… Today, the new poster child of religious civil disobedience wears a knitted kippa. And faced with a recalcitrant Knesset ever fearful of disturbing the tenuous status quo, the movement is employing a strategic shift away from legislation and toward the use of other big guns, including class action lawsuits.
A new battle begins, and its arena is the court of law.
This year, seeing no prospect of progress through legislation, it has ramped up its efforts to create precedents through the court system, a tactic Liberal Judaism in Israel has employed for decades. And the rabbinate is on the defensive.
[One particular] petition, which was brought by Itim alongside other organizations, is interesting in that there are two landmark issues at stake: The first asks whether those without the legal status of residents of Israel may convert in Israel and subsequently petition for citizenship.
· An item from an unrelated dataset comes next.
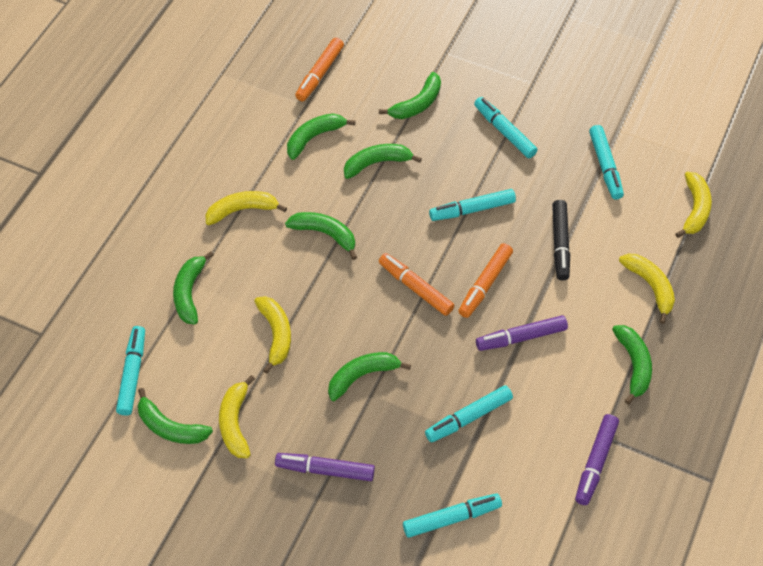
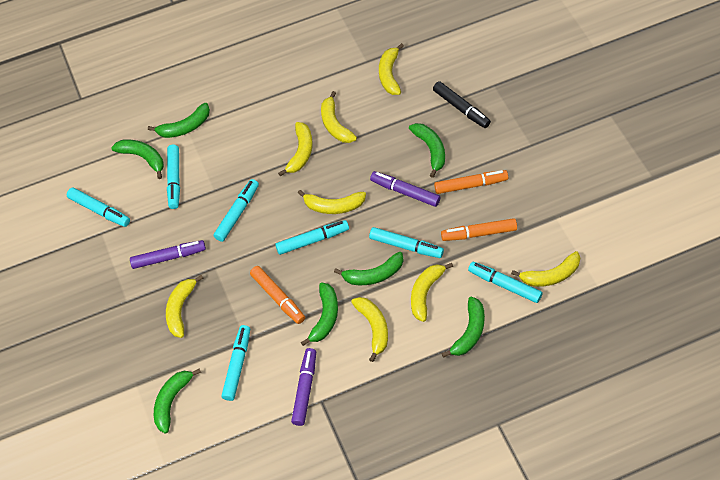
green banana: 8 -> 7
turquoise marker: 6 -> 7
yellow banana: 5 -> 8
Currently, under the Law of Return, they cannot gain citizenship.
The second matter under discussion is whether Orthodox conversions in Israel that are completed through independent conversion courts outside of the state’s Conversion Authority should be recognized by the Interior Ministry. (After a Supreme Court decision in 2002, Reform and Conservative conversions in Israel are recognized by the state, although the converts are not viewed as Jewish by the chief rabbinate so they cannot legally marry, etc.)
It is this second issue, of domestic halachic conversion courts outside the rabbinate, that quickly became relevant in late summer with the establishment of the independent Orthodox-run Giyur Kahalacha.
According to the 2015 Israel Religion and State Index conducted by Israeli NGOHiddush: For Religious Freedom and Equality, some 64% of Israelis support the recognition of all forms of religious conversion, including Reform and Conservative. Among secular Jews, the majority of Israel’s Jewish population, 90% support recognizing all forms of religious conversion (53% would also recognize secular conversion). Interestingly, among immigrants, the support was less, at 82%.
However, the Giyur Kahalacha initiative is, as Farber puts it, “the first frontal challenge to the rabbinate on conversion from the Orthodox community.”
“We Israelis understand that the American model of separation of church and state is not relevant to a Jewish state. But we see no reason why religious bodies should be part of the legislative or judicial branches… It’s fine if the government chooses to support religious bodies, but it should support all streams and communities.”
Kariv and others believe that if the critical grassroots mass of those seeking independent avenues for marriage, conversion and kashrut continues, increased official recognition and government support for all streams of Judaism is inevitable.
Taking it one step further, in August, Dr. Shuki Friedman from the Israel Democracy Institute wrote in an op-ed published in Haaretz that “the trend towards privatization of religious services heralds not only the death of the rabbinate – it creates a de-facto separation between religion and the state. The less relevant the rabbinate and the official and established religious services it provides, the more significant the separation between religion and the state. And if that is the actual situation, in the end the legislators will have no choice but to recognize it by means of legislation as well.”